A PJ ainda pensou que tivesse sido raptado pelo gang, mas o homem deu ontem sinal de vida, informando os investigadores de que fugira e passara a noite sozinho, em parte incerta. Diz não encontrar explicação para o crime, mas há indícios de que foi alvo de um ajuste de contas por causa de droga.
Também sábado, pelas 19h30, na pacata cidade de Borba, o negócio do tráfico de droga acabou em tragédia para Rui Carrilho, 30 anos. Ao recusar comprar estupefacientes com uns óculos de sol e cinco euros, sofreu uma navalhada no tórax, desferida por um dos três homens que estavam a traficar perto da EN4, entre Terrugem e Borba.
A esvair-se em sangue, Rui foi transportado no seu carro até aos Bombeiros de Borba por um homem presente na discussão. Ao entrar no quartel, pelo seu próprio pé e a gritar por socorro, caiu junto ao parque de viaturas e morreu.
Três horas depois do homicídio, a GNR local deteve dois suspeitos do crime, ambos residentes em Borba. Um foi mais tarde libertado e apenas o autor material do crime acabou entregue à PJ de Lisboa.
"O RAPAZ GRITOU E CAIU NO CHÃO"
Elvira Capela estava em casa, próximo do quartel dos Bombeiros de Borba, quando ouviu um homem a chamar por socorro, anteontem ao início da noite. "Quando saí, ele estava a gritar muito aflito, com a mão no peito, e depois, ao entrar no quartel, caiu no chão", recorda.

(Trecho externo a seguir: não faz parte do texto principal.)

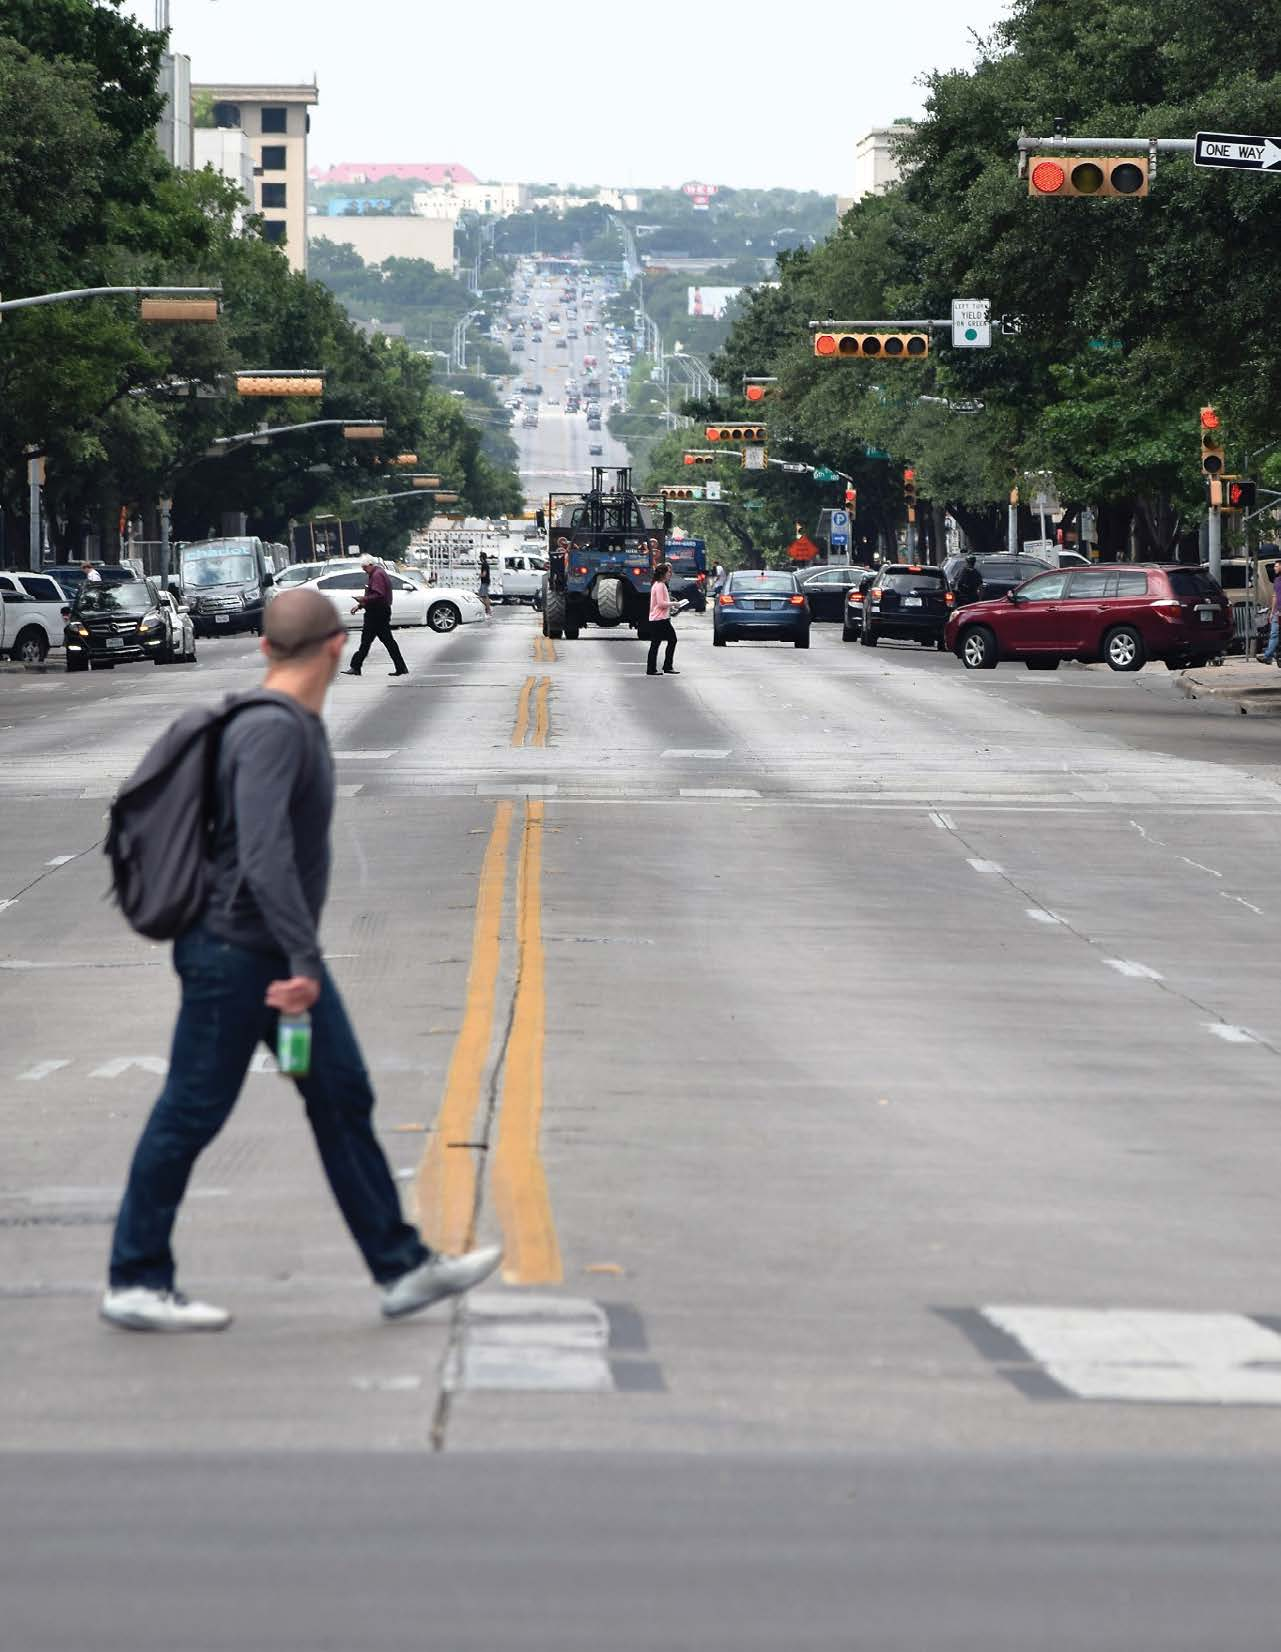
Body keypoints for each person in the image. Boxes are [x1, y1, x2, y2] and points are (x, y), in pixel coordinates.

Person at [100, 589, 501, 1332]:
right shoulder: (275, 731)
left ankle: (402, 1267)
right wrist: (301, 960)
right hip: (239, 955)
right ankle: (135, 1276)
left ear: (264, 648)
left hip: (260, 951)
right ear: (338, 646)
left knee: (341, 1098)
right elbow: (262, 853)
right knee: (191, 1111)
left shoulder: (277, 723)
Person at [342, 554, 407, 677]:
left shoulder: (377, 575)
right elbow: (375, 596)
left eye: (365, 567)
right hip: (377, 612)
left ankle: (356, 666)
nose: (363, 570)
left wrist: (363, 599)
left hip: (377, 614)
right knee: (378, 641)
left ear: (371, 565)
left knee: (373, 641)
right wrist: (360, 605)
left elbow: (379, 595)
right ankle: (400, 667)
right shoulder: (377, 573)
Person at [647, 561, 678, 676]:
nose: (670, 574)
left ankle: (654, 668)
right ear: (663, 574)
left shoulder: (658, 585)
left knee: (656, 643)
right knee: (671, 640)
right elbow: (660, 603)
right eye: (668, 572)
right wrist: (674, 604)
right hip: (660, 619)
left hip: (658, 618)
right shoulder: (660, 585)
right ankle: (665, 666)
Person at [1259, 561, 1281, 665]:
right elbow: (1275, 596)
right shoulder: (1276, 580)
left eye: (1276, 566)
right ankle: (1268, 656)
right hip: (1277, 611)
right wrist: (1272, 612)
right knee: (1274, 634)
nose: (1274, 568)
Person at [477, 552, 493, 618]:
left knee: (483, 596)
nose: (479, 558)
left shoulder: (484, 564)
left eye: (480, 557)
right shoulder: (486, 564)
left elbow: (484, 574)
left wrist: (479, 576)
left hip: (484, 582)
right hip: (486, 581)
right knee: (484, 596)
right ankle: (488, 610)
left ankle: (488, 611)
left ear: (481, 557)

Joaquim Branco, segundo comandante dos Bombeiros de Borba, diz que os voluntários que estavam de serviço foram logo ao encontro da vítima, no parque de viaturas, mas nem tiveram tempo de o socorrer. "Só disse ‘ajudem-me' e, quando nos preparávamos para iniciar os primeiros socorros, entrou em paragem cardiorrespiratória", referiu. Nos minutos seguintes, foram feitas manobras de reanimação, sem sucesso. O óbito acabou por ser declarado no quartel, cerca das 20h00, tendo o corpo sido transportado de madrugada para a morgue de Elvas.

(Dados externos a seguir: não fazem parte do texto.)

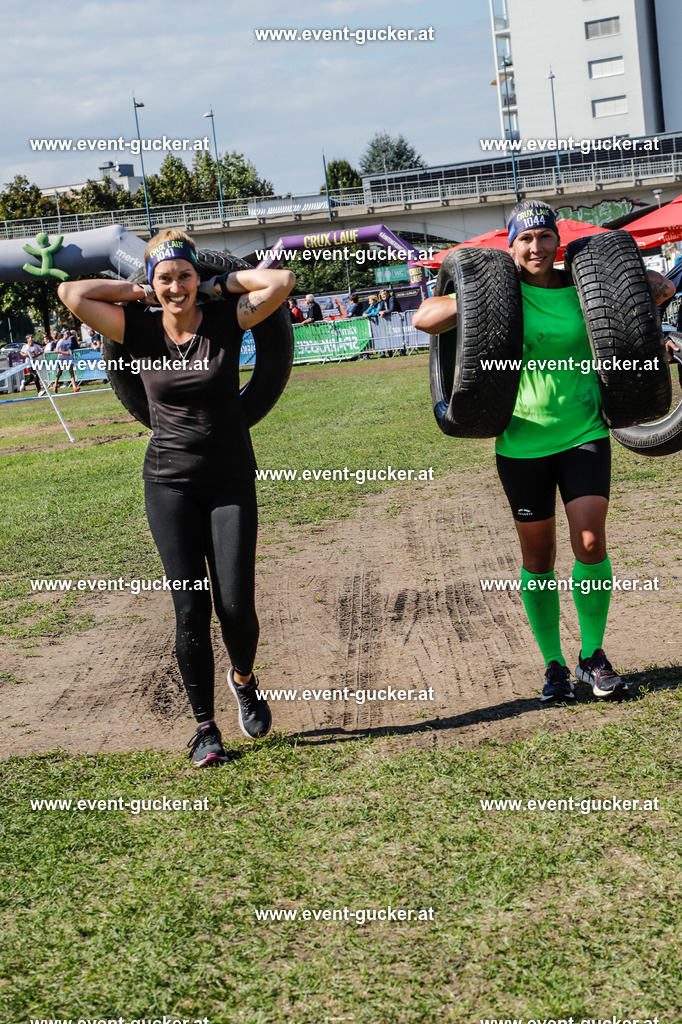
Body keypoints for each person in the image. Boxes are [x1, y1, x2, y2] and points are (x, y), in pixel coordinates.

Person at [413, 201, 675, 703]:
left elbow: (662, 289)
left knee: (591, 542)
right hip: (522, 440)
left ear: (558, 242)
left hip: (583, 432)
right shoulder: (501, 298)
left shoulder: (586, 290)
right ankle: (554, 664)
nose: (536, 248)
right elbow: (426, 318)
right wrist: (482, 291)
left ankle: (592, 657)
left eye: (544, 237)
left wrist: (611, 271)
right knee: (538, 557)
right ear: (511, 247)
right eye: (525, 240)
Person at [58, 229, 295, 766]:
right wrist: (140, 292)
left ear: (196, 277)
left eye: (183, 276)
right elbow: (72, 295)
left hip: (231, 479)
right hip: (168, 483)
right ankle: (205, 730)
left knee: (235, 605)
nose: (176, 287)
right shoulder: (136, 328)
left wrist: (219, 283)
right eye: (165, 278)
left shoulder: (225, 320)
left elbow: (280, 280)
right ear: (152, 281)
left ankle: (244, 679)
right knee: (190, 608)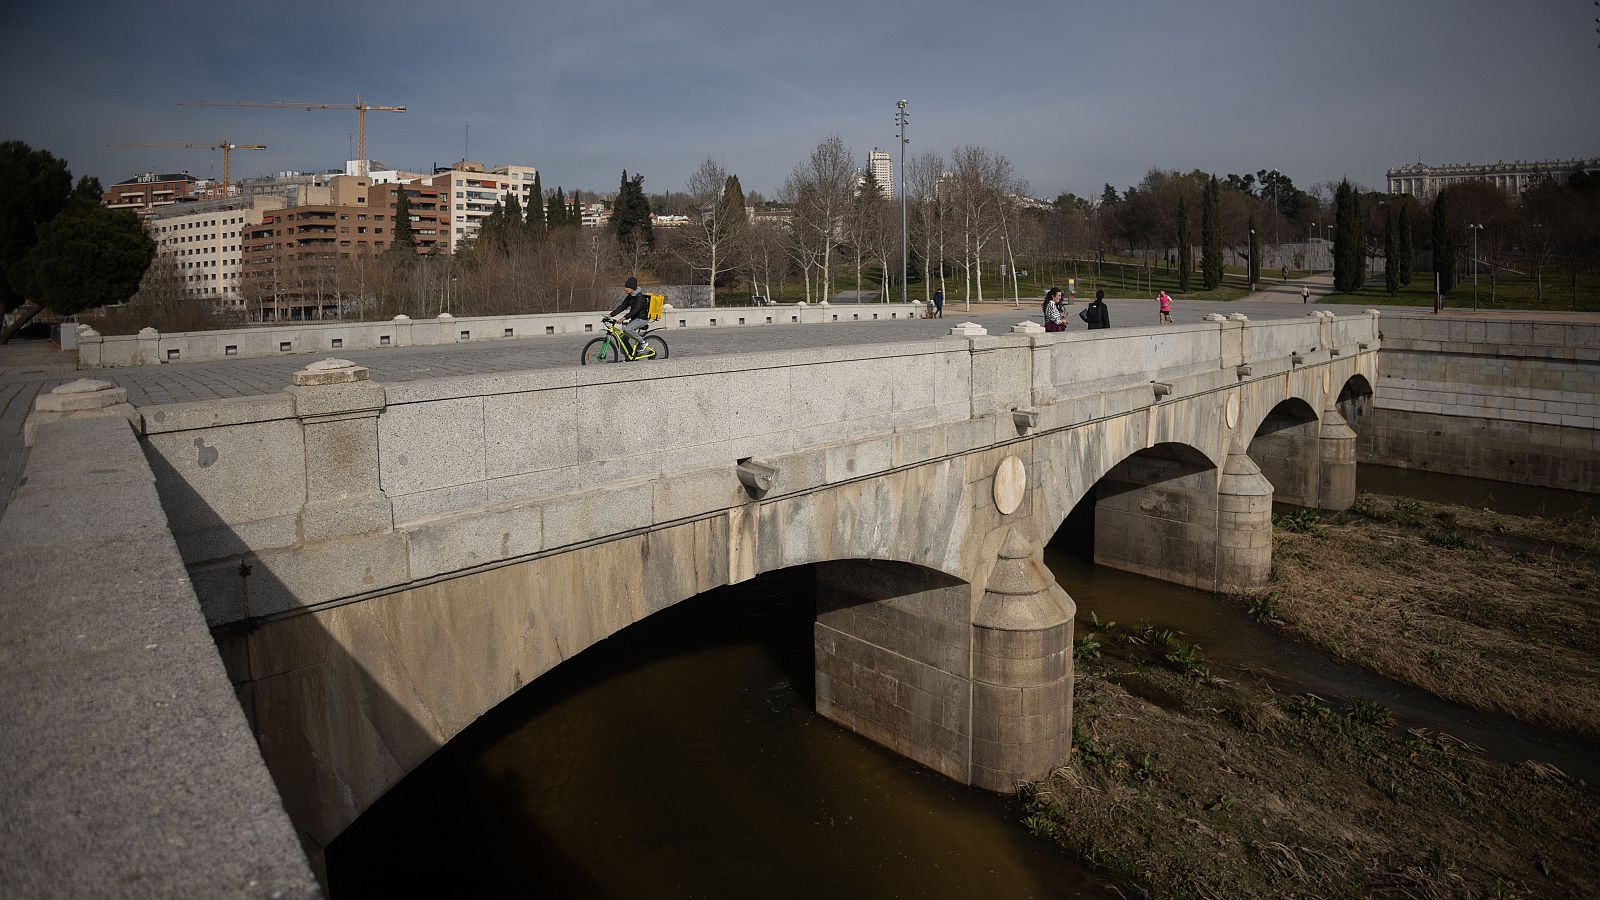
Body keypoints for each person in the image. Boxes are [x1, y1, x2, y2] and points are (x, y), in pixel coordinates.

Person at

A família aguarda agora pela conclusão da investigação da Judiciária. "Só aí vamos saber o que se passou. Acredito que foi morto à traição porque ele era capaz de dar cabo dos três homens", referiu, apenas, o pai, Joaquim Carrilho.
"CRIMES NÃO PARTICIPADOS"
Sequestros, extorsões e raptos, com agressões físicas, fazem parte da criminalidade não participada às polícias que integra "as cifras negras", e que corre sempre à margem das estatísticas policiais. Em entrevista ao CM, no início deste ano, a procuradora Cândida Vilar, que coordena a Unidade Especial de Combate ao Crime Violento do DIAP de Lisboa, explicou que esta criminalidade não participada está "associada sobretudo ao controlo da droga no mundo da noite. São guerras de território por parte dos grupos". Crimes que, na opinião de Cândida Vilar, subiram em 2010.